** Data under study follows **

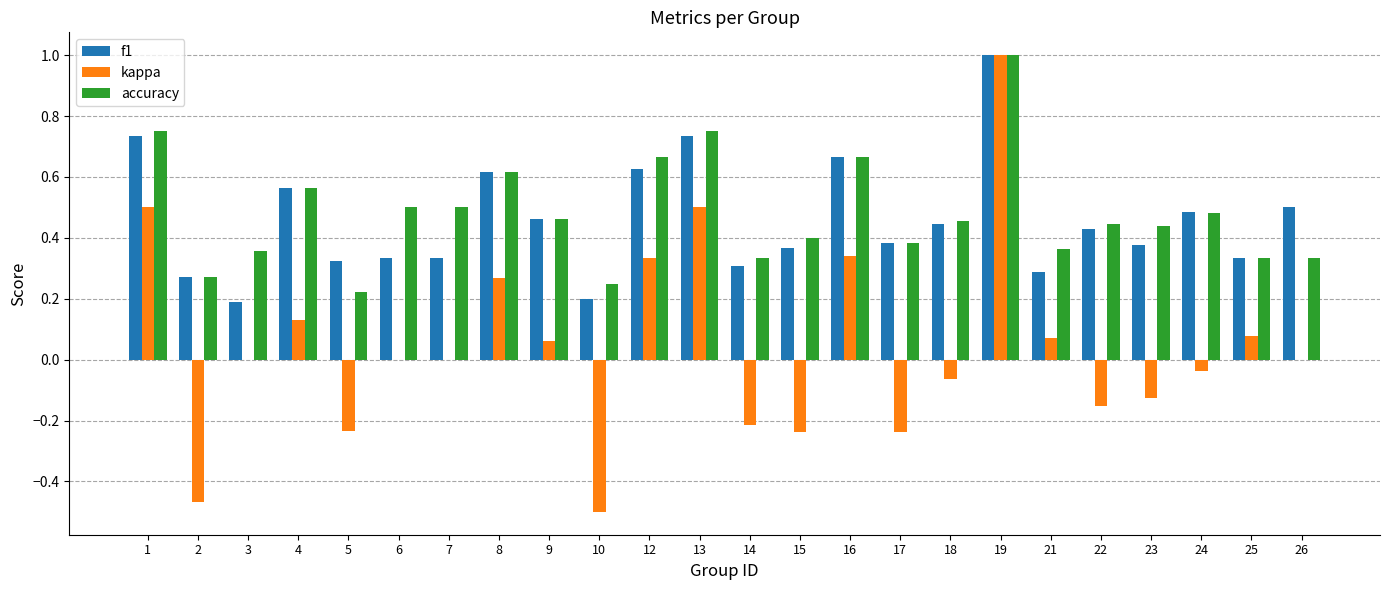

The f1 series shows 0.4 at 15. True or false?

True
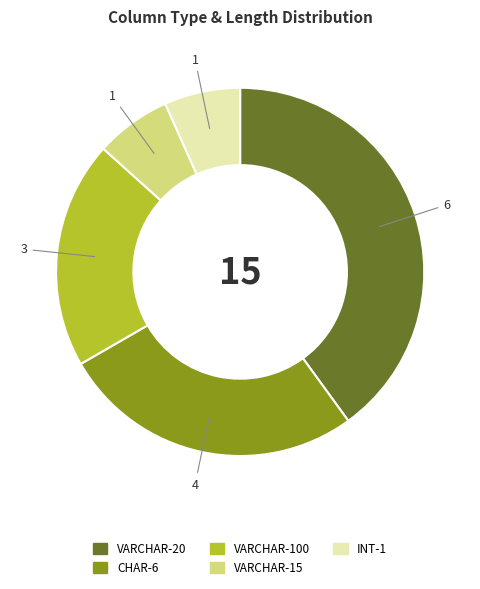

The INT-1 slice represents 18% of the pie. True or false?

False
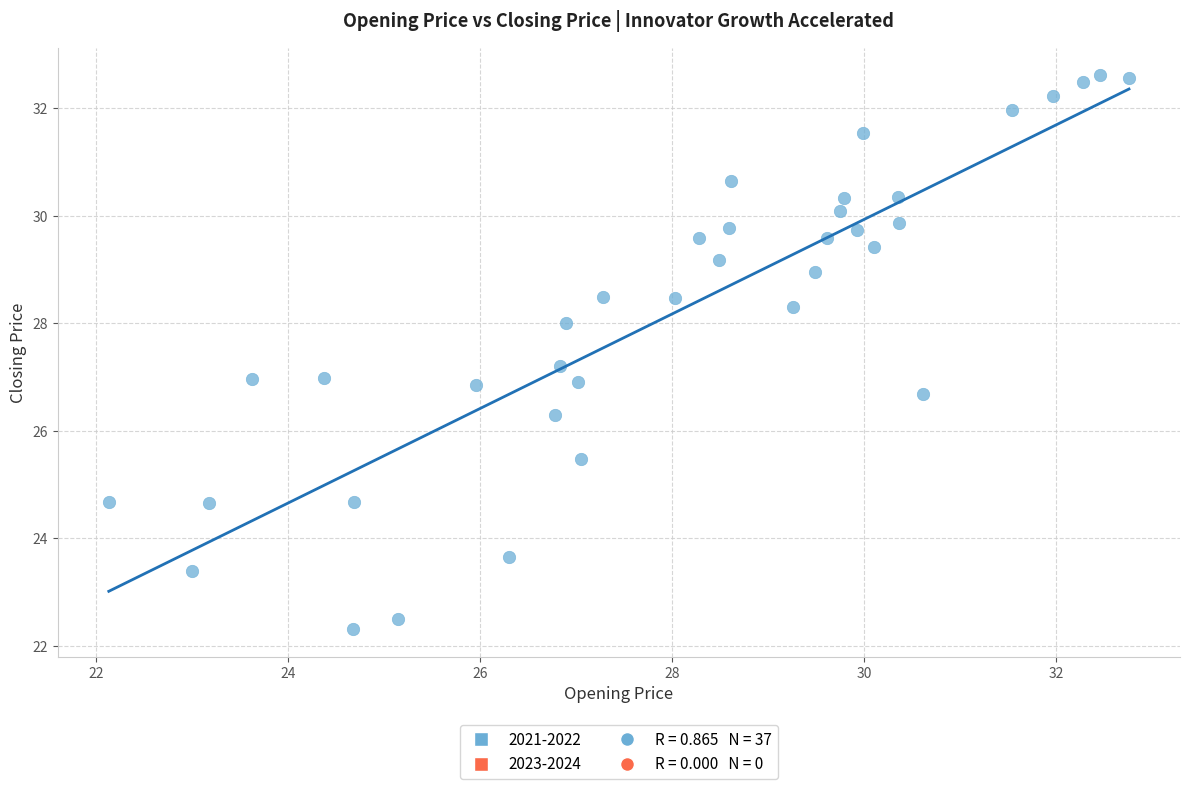

What is the range of X values (max minus min)?

10.6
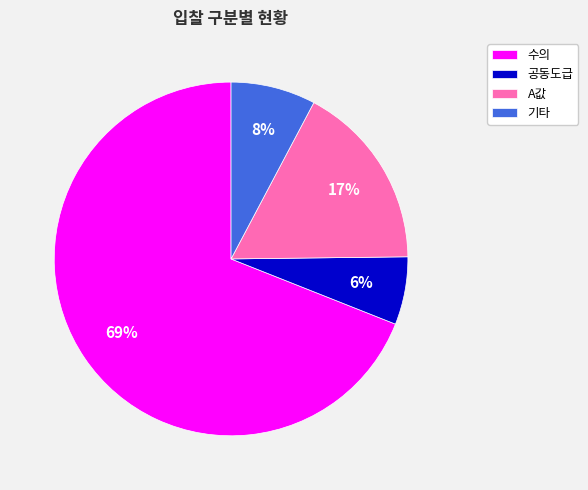

What is the majority slice?

수의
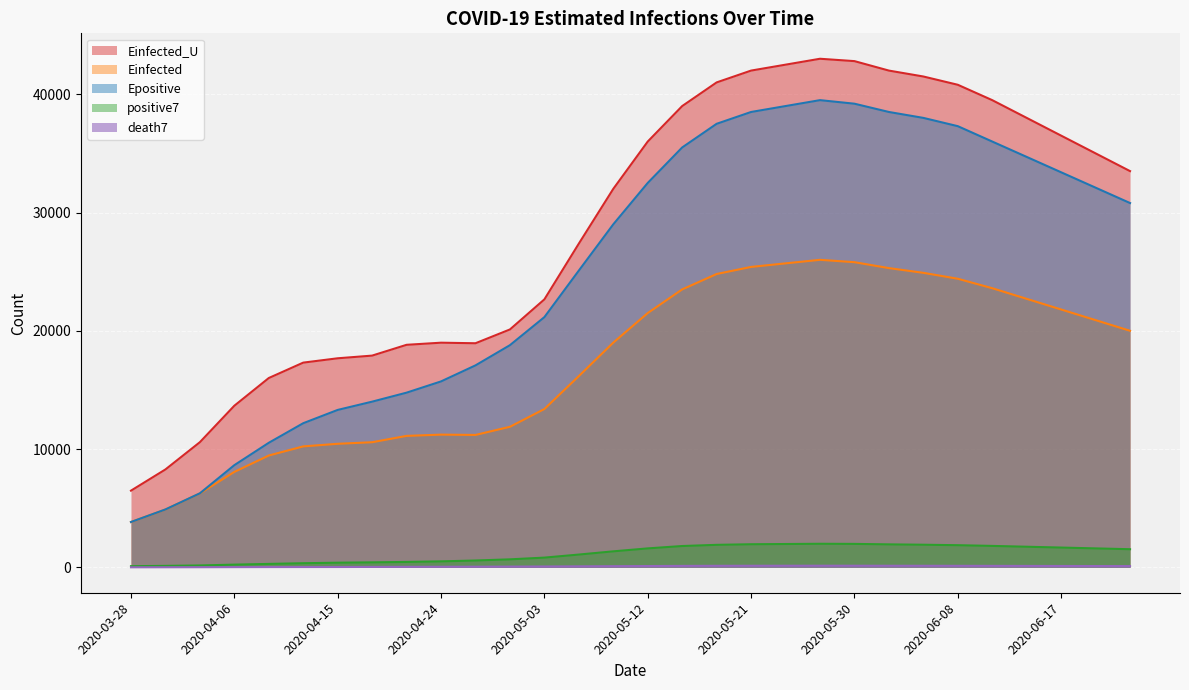

What is the label of the 13th point from the left?

2020-05-03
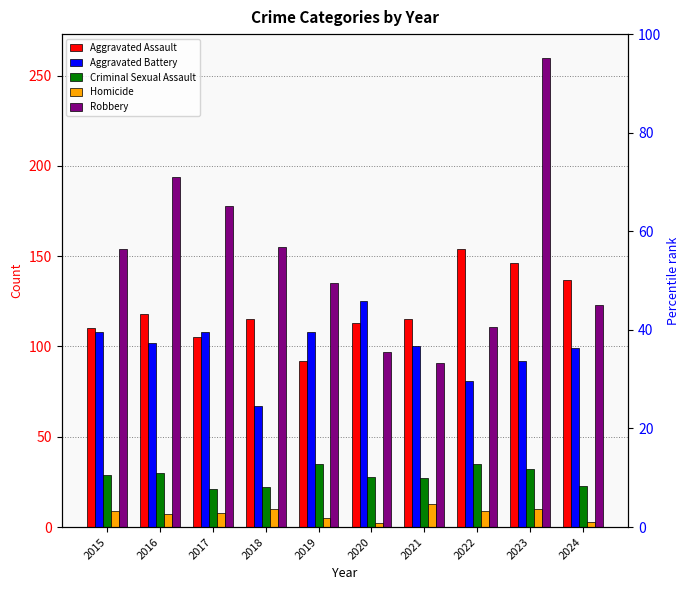

What is the difference between the maximum and minimum values in the Criminal Sexual Assault series?

14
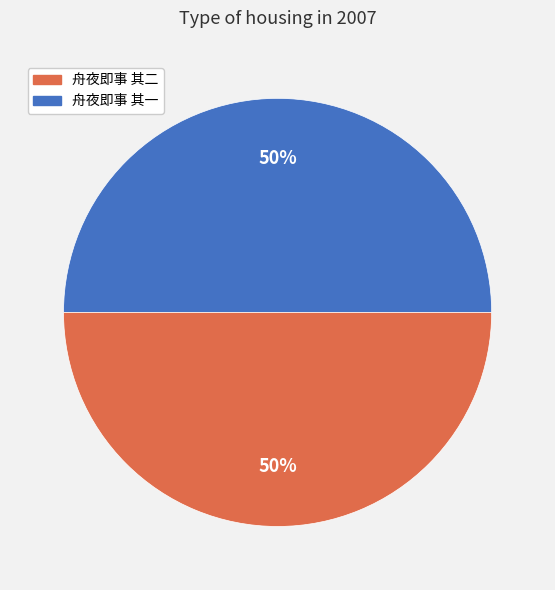

To the nearest percent, what is the average slice percentage?

50%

** End of Data under study **

### Job item
Recast every line of all the items above as a JSON list of strings, one string per line. Leave out blank lines and the pictures.

### Answer area
[
  "The f1 series shows 0.4 at 15. True or false?",
  "True",
  "The INT-1 slice represents 18% of the pie. True or false?",
  "False",
  "What is the range of X values (max minus min)?",
  "10.6",
  "What is the majority slice?",
  "수의",
  "What is the label of the 13th point from the left?",
  "2020-05-03",
  "What is the difference between the maximum and minimum values in the Criminal Sexual Assault series?",
  "14",
  "To the nearest percent, what is the average slice percentage?",
  "50%"
]